Especially now knowing that you claim to be a black belt in karate... He may have been able to get a few punches in, but with that kind of martial arts training, you would have been able to defend yourself once turning to face him...
Maybe Obama supporters in St.Louis are different than the ones in Seattle...?
The folks I met at Obama rallies were kind, cordial... Maybe folks in St.Louis are more prone to committing random acts of violence?
Your portrayal of Obama supporters as a mob of violent robots is rather twisted... I argue with my friends about Obama all the time...
Folks are usually uninformed about the behind-the-scenes corporatist connections that dems and repubes have in common...
and they argue for slow change and "give him time"... Which is more like a "hope for the best" mentality than anything else...
I have been to dozens of protests and demonstrations and I have NEVER seen liberals or progressives act with violence...
Your story sounds like Carla Waters' story of being attacked by Obama supporters several months ago...
And it has the eerie feeling of that girl who carved "BO" backwards on her own face and blamed some black Obama supporters...
She was caught trying to perpetuate a fraud... And probably went to jail...
Even if you were assaulted by someone at a town hall meeting, and even if they were wearing an Obama/Biden'08 t-shirt... That doesn't mean they are even Pro-Obama... Maybe they are agent provacateurs...? How do you even know...?
From all acounts.... The violence has been perpetrated and instigated by right-wing hacks...
So your story seems to go against that trend...

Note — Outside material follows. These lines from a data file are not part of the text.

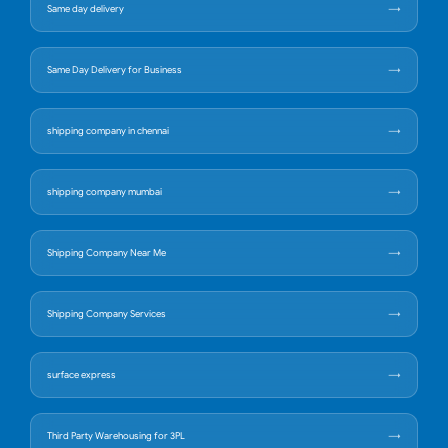
Same day delivery
Same Day Delivery for Business
shipping company in chennai
shipping company mumbai
Shipping Company Near Me
Shipping Company Services
surface express
Third Party Warehousing for 3PL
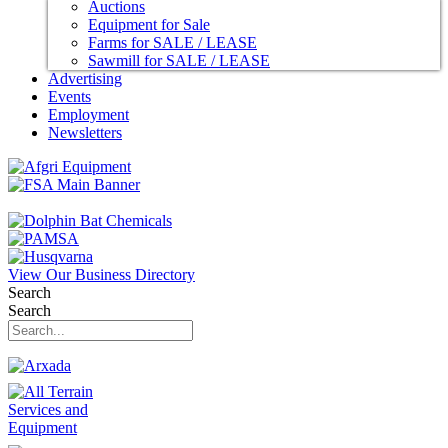
Auctions
Equipment for Sale
Farms for SALE / LEASE
Sawmill for SALE / LEASE
Advertising
Events
Employment
Newsletters
View Our Business Directory
Search
Search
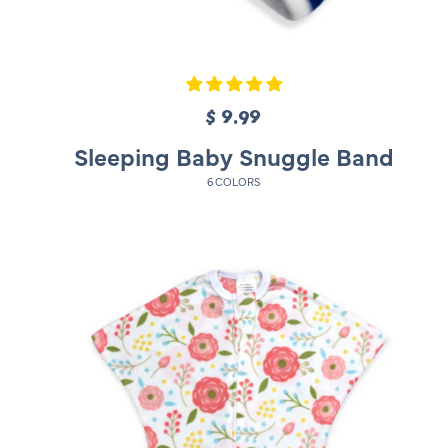
$ 9.99
R
e
Sleeping Baby Snuggle Band
g
6 COLORS
u
l
a
r
p
r
i
c
e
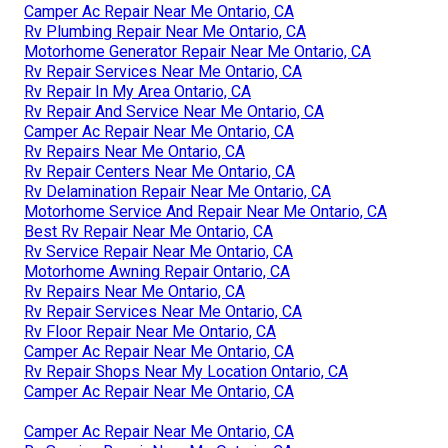
Camper Ac Repair Near Me Ontario, CA
Rv Plumbing Repair Near Me Ontario, CA
Motorhome Generator Repair Near Me Ontario, CA
Rv Repair Services Near Me Ontario, CA
Rv Repair In My Area Ontario, CA
Rv Repair And Service Near Me Ontario, CA
Camper Ac Repair Near Me Ontario, CA
Rv Repairs Near Me Ontario, CA
Rv Repair Centers Near Me Ontario, CA
Rv Delamination Repair Near Me Ontario, CA
Motorhome Service And Repair Near Me Ontario, CA
Best Rv Repair Near Me Ontario, CA
Rv Service Repair Near Me Ontario, CA
Motorhome Awning Repair Ontario, CA
Rv Repairs Near Me Ontario, CA
Rv Repair Services Near Me Ontario, CA
Rv Floor Repair Near Me Ontario, CA
Camper Ac Repair Near Me Ontario, CA
Rv Repair Shops Near My Location Ontario, CA
Camper Ac Repair Near Me Ontario, CA
Camper Ac Repair Near Me Ontario, CA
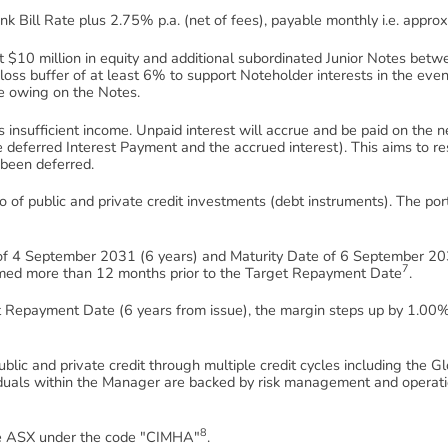
nk Bill Rate plus 2.75% p.a. (net of fees), payable monthly i.e. appr
st $10 million in equity and additional subordinated Junior Notes bet
 loss buffer of at least 6% to support Noteholder interests in the event
ue owing on the Notes.
s insufficient income. Unpaid interest will accrue and be paid on the 
 deferred Interest Payment and the accrued interest). This aims to res
 been deferred.
lio of public and private credit investments (debt instruments). The por
 4 September 2031 (6 years) and Maturity Date of 6 September 203
7
med more than 12 months prior to the Target Repayment Date
.
t Repayment Date (6 years from issue), the margin steps up by 1.00
blic and private credit through multiple credit cycles including the 
iduals within the Manager are backed by risk management and operati
8
he ASX under the code "CIMHA"
.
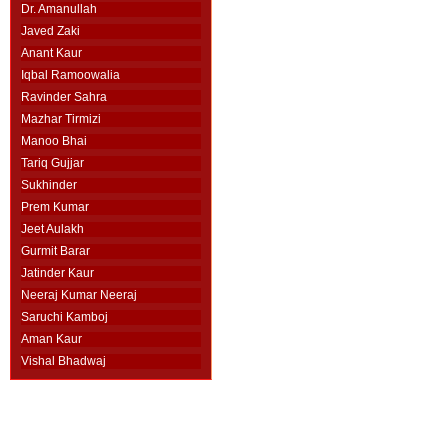
Dr. Amanullah
Javed Zaki
Anant Kaur
Iqbal Ramoowalia
Ravinder Sahra
Mazhar Tirmizi
Manoo Bhai
Tariq Gujjar
Sukhinder
Prem Kumar
Jeet Aulakh
Gurmit Barar
Jatinder Kaur
Neeraj Kumar Neeraj
Saruchi Kamboj
Aman Kaur
Vishal Bhadwaj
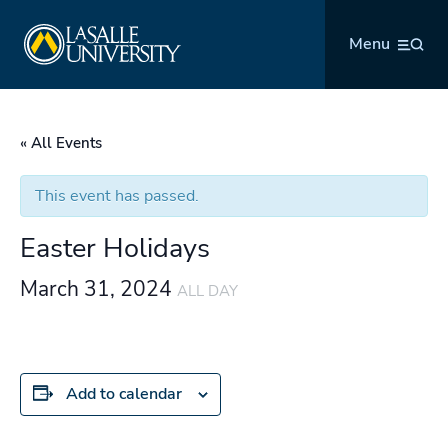
Skip
La Salle University
to
Menu
content
« All Events
This event has passed.
Easter Holidays
March 31, 2024
ALL DAY
Add to calendar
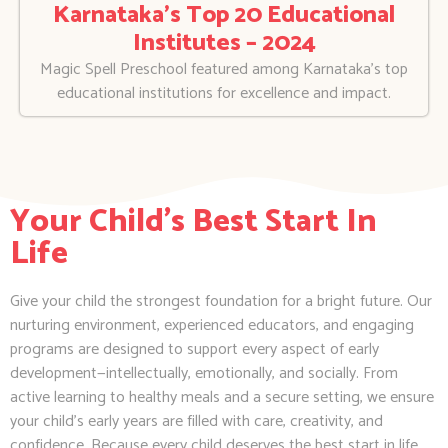
Karnataka’s Top 20 Educational
Institutes – 2024
Magic Spell Preschool featured among Karnataka’s top
educational institutions for excellence and impact.
Your Child's Best Start In
Life
Give your child the strongest foundation for a bright future. Our
nurturing environment, experienced educators, and engaging
programs are designed to support every aspect of early
development—intellectually, emotionally, and socially. From
active learning to healthy meals and a secure setting, we ensure
your child’s early years are filled with care, creativity, and
confidence. Because every child deserves the best start in life.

I've met peaceful Obama supporters too but there are enough violent ones out there. There's enough racism out here in MO which may explain the violence. I don't know. I didn't expect to be assaulted. I just wanted to ask a question about what they knew about the plan and then try to explain. The guy who hit me threatened me not to joke Obama ever again after he hit me. I would like to see the Obama supporters actually be honest about his policies rather than act like Dubya's supporters. Things aren't always this way in St. Louis. I've come across African Americans who are equally disgusted with Obama for betraying them and a couple of them are my friends. Technically, you're right about karate but I didn't want to take chances since there were others. Plus, I was a bit too relaxed and fault my lack of being a little vigilant. He was not as severe as the carved one so I was able to avoid going to the hospital. He was also pulled back before he could hit again so I left it at that. As for Carla Waters, I'll have to go back and check the archives to see what you're referring to. I don't know her except for whatever she posts here so I won't be able to contact and ask her. Sioux Rose did calm me down over my fear, anxiety, and upset feeling from that assault. I guess the public will have to learn the difference between Obamacare and single payer the hard way.